Il culmine di questa epica è lo scudetto del 1970, un’impresa che Piras racconta con il ritmo di un cantore antico. “Fu l’evento che sancì l’inserimento definitivo della Sardegna nella storia del costume italiano” scriverà al riguardo Gianni Brera qualche anno dopo. La squadra del Cagliari, battezzata nel libro l’Armata Bianca, non è solo un gruppo di calciatori: è un’allegoria di una Sardegna che sfida le gerarchie calcistiche del nord Italia. Con Manlio Scopigno, l’allenatore-filosofo, al timone, e con Riva come leader carismatico, la squadra rossoblu si trasforma in una macchina vincente. Piras descrive quei mesi con una precisione quasi maniacale, intrecciando cronaca sportiva e analisi psicologica. Ma il vero cuore della narrazione è il rapporto tra Riva e i suoi compagni di squadra. Tra questi Nenè, il brasiliano che porta un tocco di magia; Angelo Domenghini, l’instancabile guerriero; Beppe Tomasini, che diventa una sorta di fratello sul campo. Tutti “sardi per vocazione, sardi già da prima, sardi senza sapere di esserlo”, come lo erano anche il capitano Pierluigi Cera, il regista Ricciotti Greatti, Adriano Reginato, Mario Martiradonna, Mario Brugnera. Insieme, rappresentano un’idea di calcio che oggi sembra lontana: fatto di sacrificio, di amicizia, di un legame che va oltre la vittoria. Piras racconta in maniera brillante le dinamiche di squadra, i successi, le cadute, le risalite, disegnando un affresco che va oltre il calcio, diventando una riflessione sulla fratellanza e il sacrificio.

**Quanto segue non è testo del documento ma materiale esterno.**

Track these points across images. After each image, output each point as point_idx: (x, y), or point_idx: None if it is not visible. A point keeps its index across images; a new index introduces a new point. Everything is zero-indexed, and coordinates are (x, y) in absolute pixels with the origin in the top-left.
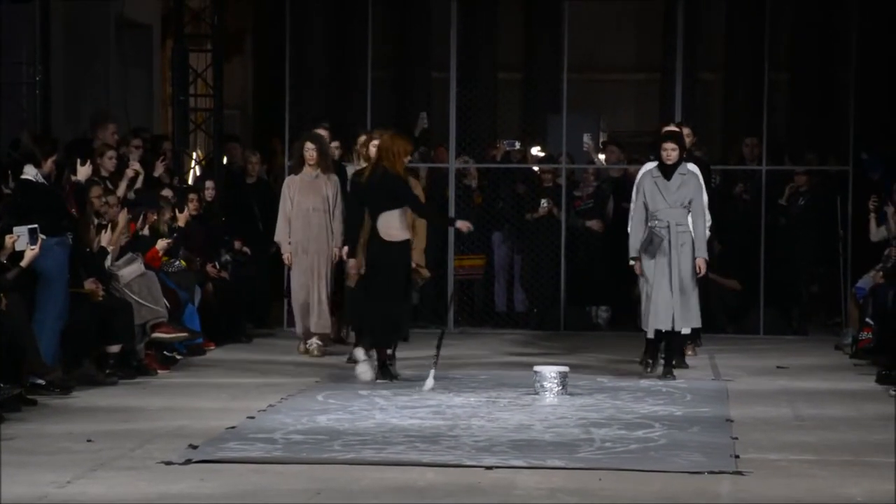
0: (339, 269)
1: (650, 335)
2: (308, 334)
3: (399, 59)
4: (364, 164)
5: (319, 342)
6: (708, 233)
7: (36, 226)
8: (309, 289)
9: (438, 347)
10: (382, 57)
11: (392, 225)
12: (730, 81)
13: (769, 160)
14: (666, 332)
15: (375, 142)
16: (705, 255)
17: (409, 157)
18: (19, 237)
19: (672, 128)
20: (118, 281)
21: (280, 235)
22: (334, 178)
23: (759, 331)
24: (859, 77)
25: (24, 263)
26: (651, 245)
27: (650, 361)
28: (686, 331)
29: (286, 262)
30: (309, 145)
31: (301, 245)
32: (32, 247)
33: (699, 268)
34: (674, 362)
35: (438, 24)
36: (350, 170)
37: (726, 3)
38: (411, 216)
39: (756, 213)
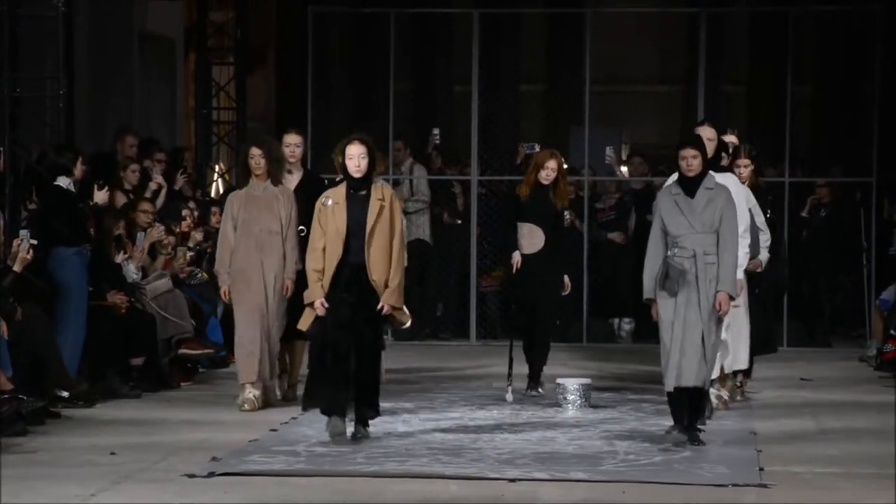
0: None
1: (669, 389)
2: (254, 382)
3: (421, 71)
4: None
5: (257, 392)
6: (767, 254)
7: (27, 231)
8: (254, 328)
9: (510, 364)
10: (404, 70)
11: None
12: (753, 94)
13: (791, 172)
14: (694, 387)
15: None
16: (729, 289)
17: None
18: (22, 241)
19: (700, 129)
20: (145, 294)
21: (220, 264)
22: (288, 191)
23: (783, 343)
24: (884, 90)
25: (16, 267)
26: (668, 280)
27: (674, 428)
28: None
29: (223, 296)
30: (255, 151)
31: (245, 273)
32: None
33: (719, 304)
34: (700, 426)
35: (460, 37)
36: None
37: (749, 15)
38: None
39: (779, 225)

Ciò che rende Vertical speciale non è solo la capacità di raccontare i momenti epici della carriera di Riva, ma anche l’attenzione ai dettagli umani. Alcuni aneddoti, come la famosa “scena del trolley” dopo la vittoria mondiale del 2006, mostrano l’uomo dietro il campione. Riva, che lascia il pullman scoperto per camminare da solo sui sampietrini di Roma, è un’immagine che racchiude tutta la sua essenza: sobria, dignitosa, irriducibile. Con uno stile che unisce la cronaca al lirismo, il romanzo esplora temi universali: il senso di appartenenza, il rapporto con le radici, il prezzo del successo. Vertical è un libro che parla di sport per parlare dell’essere umano, una lettura che commuove e ispira, molto di più di un omaggio a un uomo che, come scrive Piras, “non si fece sciupare dalla realtà”. Particolarmente toccante è il ritratto del Riva più maturo, quello che accetta di lavorare come team manager per gli Azzurri, trovando in questo ruolo un antidoto alla solitudine e alla depressione incombente, un modo per restituire qualcosa al calcio che tanto gli aveva dato.
Alla fine, ciò che rimane è l’immagine di un uomo che ha scelto di vivere secondo i propri principi, che ha saputo essere grande senza mai smettere di essere semplice. Gigi Riva, l’Hombre Vertical, continuerà a ispirare generazioni, non solo per i suoi gol, ma per la sua capacità di camminare a testa alta, in campo e nella vita.
Paolo Piras, giornalista e scrittore, dirige la redazione Esteri a Rai News 24. In precedenza si è occupato di calcio e ha avuto una sua rubrica per La Domenica Sportiva. Ha pubblicato Bravi & Camboni. L’epica minore del Cagliari. Piedi storti, teste matte e colpi di genio (Egg, 2014).